We visited with Virginia-based maulers Bearstorm last year for their “Americanus” release (a re-recording of the 2013 record of the same name), and even then we knew this would be a band we’d need to follow into the future. Now with their burly new EP “Biophobia,” they have proved that assertion true. These guys play with a lot of sounds fairly common in the metal terrain—black metal, death, doom, prog—but it in a unique way. Their approach is both brutal and fun, meaning you can lose some blood listening to their stuff, but you’ll be enjoying yourself too much to worry about it. These five songs (technically four full tracks and an intro piece) establish how creative this band is, and the music is such that every time you visit, something new reveals itself.

bearstorm-coverBearstorm got started as a band in 2009, immediately mixing their weirdness and heaviness right off the bat. Their debut record “Horribilus” reached the world two years later, and then in 2013, they issued their first stab at “Americanus.” Two years later, after piquing the interest of Grimoire Records, the band did the aforementioned re-do of that album, and that version started turning more heads. The band—vocalist Michael Edwards, guitarists Kelsey Miller and Greg Bates, bassist/keyboardist Jay Lindsey, drummer Patrick DeRoche—now have offered this new EP to give everyone a taste of where they are right now and likely whet our appetites for their new full-length.

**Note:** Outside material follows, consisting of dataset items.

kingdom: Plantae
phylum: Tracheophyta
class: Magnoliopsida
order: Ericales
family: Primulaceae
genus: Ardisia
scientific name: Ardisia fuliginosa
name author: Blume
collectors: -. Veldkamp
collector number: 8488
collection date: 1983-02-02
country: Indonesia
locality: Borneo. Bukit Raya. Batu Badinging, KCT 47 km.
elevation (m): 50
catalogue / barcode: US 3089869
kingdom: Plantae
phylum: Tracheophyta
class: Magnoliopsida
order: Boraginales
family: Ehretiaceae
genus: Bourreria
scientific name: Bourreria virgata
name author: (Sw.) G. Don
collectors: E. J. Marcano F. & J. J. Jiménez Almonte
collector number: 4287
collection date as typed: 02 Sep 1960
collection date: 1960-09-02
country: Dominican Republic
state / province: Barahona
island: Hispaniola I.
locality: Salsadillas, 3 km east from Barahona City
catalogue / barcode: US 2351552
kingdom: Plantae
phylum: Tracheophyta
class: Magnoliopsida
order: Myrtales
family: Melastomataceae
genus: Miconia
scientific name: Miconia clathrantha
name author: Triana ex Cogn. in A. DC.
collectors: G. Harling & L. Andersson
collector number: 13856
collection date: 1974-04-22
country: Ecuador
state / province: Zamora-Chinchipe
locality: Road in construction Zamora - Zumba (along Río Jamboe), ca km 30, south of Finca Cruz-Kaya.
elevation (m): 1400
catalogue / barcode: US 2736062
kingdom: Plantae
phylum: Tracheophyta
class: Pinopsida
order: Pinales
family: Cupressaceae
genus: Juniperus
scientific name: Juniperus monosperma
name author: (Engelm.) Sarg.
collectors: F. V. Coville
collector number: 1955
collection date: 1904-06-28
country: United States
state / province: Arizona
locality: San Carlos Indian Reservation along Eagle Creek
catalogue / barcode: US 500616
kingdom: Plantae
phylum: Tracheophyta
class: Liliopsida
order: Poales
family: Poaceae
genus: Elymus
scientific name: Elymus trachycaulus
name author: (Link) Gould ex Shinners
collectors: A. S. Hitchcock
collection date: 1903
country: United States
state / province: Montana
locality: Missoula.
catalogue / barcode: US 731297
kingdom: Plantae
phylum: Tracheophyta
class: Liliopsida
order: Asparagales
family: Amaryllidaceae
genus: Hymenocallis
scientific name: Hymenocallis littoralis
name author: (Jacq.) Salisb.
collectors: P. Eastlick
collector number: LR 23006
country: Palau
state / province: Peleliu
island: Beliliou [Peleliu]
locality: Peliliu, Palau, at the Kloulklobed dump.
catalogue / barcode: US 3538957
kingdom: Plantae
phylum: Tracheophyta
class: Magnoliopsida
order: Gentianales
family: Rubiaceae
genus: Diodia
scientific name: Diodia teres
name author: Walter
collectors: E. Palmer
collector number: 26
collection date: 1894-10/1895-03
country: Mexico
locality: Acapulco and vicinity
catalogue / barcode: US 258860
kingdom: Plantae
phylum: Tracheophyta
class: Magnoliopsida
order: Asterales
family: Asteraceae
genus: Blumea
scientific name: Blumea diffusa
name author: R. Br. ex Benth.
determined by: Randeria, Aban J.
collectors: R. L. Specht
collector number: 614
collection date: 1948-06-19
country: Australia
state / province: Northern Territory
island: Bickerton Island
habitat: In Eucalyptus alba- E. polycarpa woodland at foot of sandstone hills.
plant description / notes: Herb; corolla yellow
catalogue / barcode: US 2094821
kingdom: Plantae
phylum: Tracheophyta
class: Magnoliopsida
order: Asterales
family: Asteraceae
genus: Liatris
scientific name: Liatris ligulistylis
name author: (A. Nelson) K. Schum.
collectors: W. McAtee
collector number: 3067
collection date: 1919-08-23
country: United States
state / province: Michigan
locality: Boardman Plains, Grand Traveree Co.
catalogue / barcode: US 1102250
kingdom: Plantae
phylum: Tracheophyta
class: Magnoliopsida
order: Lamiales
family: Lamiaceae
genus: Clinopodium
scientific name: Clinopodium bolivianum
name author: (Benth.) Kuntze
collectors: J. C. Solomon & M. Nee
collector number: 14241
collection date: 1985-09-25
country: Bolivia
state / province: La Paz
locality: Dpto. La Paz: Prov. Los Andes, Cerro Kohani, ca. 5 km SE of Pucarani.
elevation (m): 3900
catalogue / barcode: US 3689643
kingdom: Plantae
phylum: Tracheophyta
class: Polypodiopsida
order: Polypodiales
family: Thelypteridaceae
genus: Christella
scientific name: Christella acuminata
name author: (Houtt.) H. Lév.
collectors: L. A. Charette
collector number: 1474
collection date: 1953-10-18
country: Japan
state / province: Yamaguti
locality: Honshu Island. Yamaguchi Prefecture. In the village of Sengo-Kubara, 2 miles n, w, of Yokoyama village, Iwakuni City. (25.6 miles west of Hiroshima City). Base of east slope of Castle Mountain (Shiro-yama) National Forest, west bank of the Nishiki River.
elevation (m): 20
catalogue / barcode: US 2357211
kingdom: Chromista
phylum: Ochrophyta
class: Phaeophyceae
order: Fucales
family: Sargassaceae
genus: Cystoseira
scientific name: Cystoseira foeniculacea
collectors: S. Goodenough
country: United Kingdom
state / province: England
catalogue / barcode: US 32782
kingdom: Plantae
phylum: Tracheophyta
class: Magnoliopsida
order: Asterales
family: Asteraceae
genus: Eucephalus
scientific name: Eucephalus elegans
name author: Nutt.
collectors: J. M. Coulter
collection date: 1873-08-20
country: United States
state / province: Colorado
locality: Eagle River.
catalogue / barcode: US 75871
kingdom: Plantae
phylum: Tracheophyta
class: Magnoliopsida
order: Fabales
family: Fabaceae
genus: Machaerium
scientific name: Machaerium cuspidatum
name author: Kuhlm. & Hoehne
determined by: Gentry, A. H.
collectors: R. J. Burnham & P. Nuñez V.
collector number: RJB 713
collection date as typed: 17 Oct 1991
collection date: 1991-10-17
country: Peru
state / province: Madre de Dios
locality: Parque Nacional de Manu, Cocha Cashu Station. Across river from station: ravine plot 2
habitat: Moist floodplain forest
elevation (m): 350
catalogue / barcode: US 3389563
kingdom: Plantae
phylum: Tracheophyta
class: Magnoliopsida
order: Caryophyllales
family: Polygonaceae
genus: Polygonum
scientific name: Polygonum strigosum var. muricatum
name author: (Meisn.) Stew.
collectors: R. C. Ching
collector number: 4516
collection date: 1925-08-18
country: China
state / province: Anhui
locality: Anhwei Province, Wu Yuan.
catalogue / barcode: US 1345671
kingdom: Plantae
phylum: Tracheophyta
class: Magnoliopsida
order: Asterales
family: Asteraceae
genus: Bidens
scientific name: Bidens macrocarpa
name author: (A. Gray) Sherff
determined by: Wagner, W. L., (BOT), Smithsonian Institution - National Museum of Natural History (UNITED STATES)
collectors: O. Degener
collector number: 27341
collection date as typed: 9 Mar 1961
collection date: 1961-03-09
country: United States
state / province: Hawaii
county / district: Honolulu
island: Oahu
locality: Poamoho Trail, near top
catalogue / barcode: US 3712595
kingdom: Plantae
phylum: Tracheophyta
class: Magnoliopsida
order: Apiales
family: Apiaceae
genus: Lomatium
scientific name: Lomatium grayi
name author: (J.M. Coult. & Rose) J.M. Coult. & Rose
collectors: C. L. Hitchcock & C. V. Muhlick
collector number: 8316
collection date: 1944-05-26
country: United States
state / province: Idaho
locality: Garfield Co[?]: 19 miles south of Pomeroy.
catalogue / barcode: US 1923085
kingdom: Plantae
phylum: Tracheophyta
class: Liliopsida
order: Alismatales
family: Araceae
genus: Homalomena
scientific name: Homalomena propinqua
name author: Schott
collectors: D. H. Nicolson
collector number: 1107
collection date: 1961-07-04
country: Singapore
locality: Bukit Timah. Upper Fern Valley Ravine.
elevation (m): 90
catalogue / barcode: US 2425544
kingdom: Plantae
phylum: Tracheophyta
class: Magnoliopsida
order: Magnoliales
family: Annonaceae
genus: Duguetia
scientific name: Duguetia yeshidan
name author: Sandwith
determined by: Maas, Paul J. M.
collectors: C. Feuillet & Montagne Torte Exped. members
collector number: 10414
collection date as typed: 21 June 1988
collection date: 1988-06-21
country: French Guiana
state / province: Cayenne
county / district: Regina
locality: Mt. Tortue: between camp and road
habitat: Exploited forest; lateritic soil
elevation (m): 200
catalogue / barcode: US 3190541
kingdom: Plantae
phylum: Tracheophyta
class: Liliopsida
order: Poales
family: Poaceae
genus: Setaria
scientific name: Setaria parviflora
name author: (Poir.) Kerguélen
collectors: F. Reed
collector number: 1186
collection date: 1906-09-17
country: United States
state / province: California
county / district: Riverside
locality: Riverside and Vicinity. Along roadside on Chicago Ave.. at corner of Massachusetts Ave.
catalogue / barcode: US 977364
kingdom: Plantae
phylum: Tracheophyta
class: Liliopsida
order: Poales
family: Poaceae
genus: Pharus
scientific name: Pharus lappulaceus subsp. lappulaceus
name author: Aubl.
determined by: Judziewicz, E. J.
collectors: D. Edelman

“Dawn Chorus” is a quick intro cut that has birds chirping and a strange buzzing noise that makes it feel like you’re locked in a bizarre dream. Then it’s into the title track, where an infusion of melody strikes right away and locks horns with heavy guitars chugging. Edwards’ raspy growls begin to land shots, and then it’s into doom land, with a thick bassline driving hard and stoner-style leads burning brightly. “Get down on your knees!” Edwards commands, while the song goes into a foggy haze and then a death spiral. “Cravers of a Second Birth” has a clean start before heading into prog star fields, then erupting. The track sprawls through tricky playing, creaky vocals, and a thrashy assault before it shifts yet again. From there, the playing is tough and dizzying, the growls gurgle, and the finish smolders. “Agaric Catechism” is an instrumental that starts with clean playing before Southern rock-style fumes rise and give the song a kick in the ass. From there, the playing gushes and chars, heading right toward closer “Cryptobiotic Filth Destroyer.” The cut begins with jerky guitars and bloody growls, simmering both in prog and Mastodon-style grit. Later, calm arrives, and the band goes in a jazzier direction, with soloing so smooth you could slip on it. Maiden-inspired leads mix in with dirty southern attitude before the song disappears into a cloud of noise.

It’s clear that Bearstorm remain in the experimentation phase, and if they keep coming up with stuff as bizarre and heavy as “Biophobia,” that’s totally fine. They do a lot of things really well, and their sound actually could pull in some listeners who have been hanging on the mainstream periphery but could stand to dine on something heavier.